Analyst Pinkston says the apparent willingness of North Koreans to provide such documentation - whatever the motives - could be a significant signal of societal change. "If we see more of these things coming out - materials, information, people - especially from the military, then that could be a sign of some breakdown in discipline and control. I'm not saying that's the case here," he states, "but when we do see these things coming out, that's something we have to think about."

North Korean media unfailingly praise Kim Jong Il and his father, the country's first leader, creating a personality cult that dominates the government. The state controls almost all aspects of life, including food supplies, access to the media and employment.
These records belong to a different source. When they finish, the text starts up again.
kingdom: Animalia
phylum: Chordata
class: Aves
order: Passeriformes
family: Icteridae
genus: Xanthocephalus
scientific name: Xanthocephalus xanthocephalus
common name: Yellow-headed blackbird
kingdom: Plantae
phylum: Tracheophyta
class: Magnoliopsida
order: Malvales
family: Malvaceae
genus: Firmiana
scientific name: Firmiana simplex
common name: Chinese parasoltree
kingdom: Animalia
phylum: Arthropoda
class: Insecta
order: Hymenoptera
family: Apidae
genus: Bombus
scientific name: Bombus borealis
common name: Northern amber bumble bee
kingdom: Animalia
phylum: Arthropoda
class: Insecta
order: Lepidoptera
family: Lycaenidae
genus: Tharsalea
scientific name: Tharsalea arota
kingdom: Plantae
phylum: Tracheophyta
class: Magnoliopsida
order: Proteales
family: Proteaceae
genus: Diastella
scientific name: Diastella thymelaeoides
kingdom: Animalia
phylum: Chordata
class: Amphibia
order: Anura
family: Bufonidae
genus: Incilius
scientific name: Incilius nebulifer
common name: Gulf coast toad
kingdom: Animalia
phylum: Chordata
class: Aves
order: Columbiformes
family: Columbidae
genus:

Human rights groups consider North Korea to be one of the most repressive nations in the world. The government also has struggled for nearly 20 years to feed its people. After the collapse of communist governments in Europe, which had supported the North financially, its economy has nearly collapsed and it relies heavily on international food aid to avoid mass starvation.

Change, however, could be coming to North Korea. A rare meeting of the ruling Workers Party is expected to start soon to fill leadership slots. Many North Korea experts believe supreme leader Kim Jong Il will name his third son, Kim Jong Un, to a prominent post as part of grooming him to be his successor. The son is believed to be about 27 years old and has yet held no official position.

There are reports, however, of growing dissatisfaction among North Koreans about passing power to a young, little-known member of the Kim family.

The country faces renewed food shortages and continuing economic instability. In addition, its people are increasingly aware - through clandestine exposure to outside news media - of the huge gap between their country and most of the rest of the world, especially neighboring South Korea.